People with Type 1 Diabetes must carefully follow prescribed insulin regimens every day, receiving hormone injections via syringe, insulin pump, or other devices. Without viable long-term treatments, this course of treatment is a lifelong sentence.

Pancreatic islets control insulin production when blood sugar levels change, and in Type 1 Diabetes, the body’s immune system attacks and destroys insulin-producing cells. Islet transplantation has emerged over the past few decades as a potential cure for Type 1 Diabetes. With healthy transplanted islets, Type 1 Diabetes patients may no longer need insulin injections, but transplantation efforts have faced setbacks as the immune system continues to reject new islets eventually.
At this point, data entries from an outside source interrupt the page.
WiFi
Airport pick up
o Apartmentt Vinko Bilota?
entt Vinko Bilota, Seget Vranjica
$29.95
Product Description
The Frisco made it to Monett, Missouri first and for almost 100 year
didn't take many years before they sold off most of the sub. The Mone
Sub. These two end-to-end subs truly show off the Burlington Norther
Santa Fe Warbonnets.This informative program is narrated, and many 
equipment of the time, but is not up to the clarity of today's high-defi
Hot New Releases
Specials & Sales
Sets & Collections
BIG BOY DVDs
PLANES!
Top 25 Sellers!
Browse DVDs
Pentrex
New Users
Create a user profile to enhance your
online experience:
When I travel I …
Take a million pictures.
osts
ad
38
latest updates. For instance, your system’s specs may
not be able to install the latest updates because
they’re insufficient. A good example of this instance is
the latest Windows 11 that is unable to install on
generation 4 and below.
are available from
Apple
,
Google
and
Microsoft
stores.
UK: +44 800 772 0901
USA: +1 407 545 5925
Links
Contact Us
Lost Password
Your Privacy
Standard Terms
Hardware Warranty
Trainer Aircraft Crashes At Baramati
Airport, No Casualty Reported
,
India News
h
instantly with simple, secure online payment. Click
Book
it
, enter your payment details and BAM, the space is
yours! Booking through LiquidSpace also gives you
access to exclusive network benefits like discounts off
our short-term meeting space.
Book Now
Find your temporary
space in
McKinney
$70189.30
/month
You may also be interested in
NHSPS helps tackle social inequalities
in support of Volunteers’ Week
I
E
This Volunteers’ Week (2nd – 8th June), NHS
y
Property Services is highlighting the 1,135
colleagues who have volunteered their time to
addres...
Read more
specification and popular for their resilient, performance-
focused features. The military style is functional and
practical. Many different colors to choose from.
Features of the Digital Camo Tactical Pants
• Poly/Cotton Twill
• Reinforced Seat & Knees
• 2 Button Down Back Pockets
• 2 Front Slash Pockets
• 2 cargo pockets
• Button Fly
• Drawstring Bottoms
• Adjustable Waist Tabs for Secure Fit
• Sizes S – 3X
Current immunosuppressive drugs offer inadequate protection for transplanted cells and tissues and are plagued by undesirable side effects. The team of researchers at Northwestern University has discovered a technique to help make immunomodulation more effective.The method uses nanocarriers to re-engineer the commonly used immunosuppressant rapamycin. Using these rapamycin-loaded nanocarriers, the researchers generated a new form of immunosuppression capable of targeting specific cells related to the transplant without suppressing wider immune responses. The paper was published today in the journal Nature Nanotechnology.

The Northwestern team is led by Evan Scott, the Kay Davis Professor and an associate professor of biomedical engineering at Northwestern’s McCormick School of Engineering and microbiology-immunology at Northwestern University Feinberg School of Medicine, and Guillermo Ameer, the Daniel Hale Williams Professor of Biomedical Engineering at McCormick and Surgery at Feinberg. Ameer also serves as the director of the Center for Advanced Regenerative Engineering (CARE).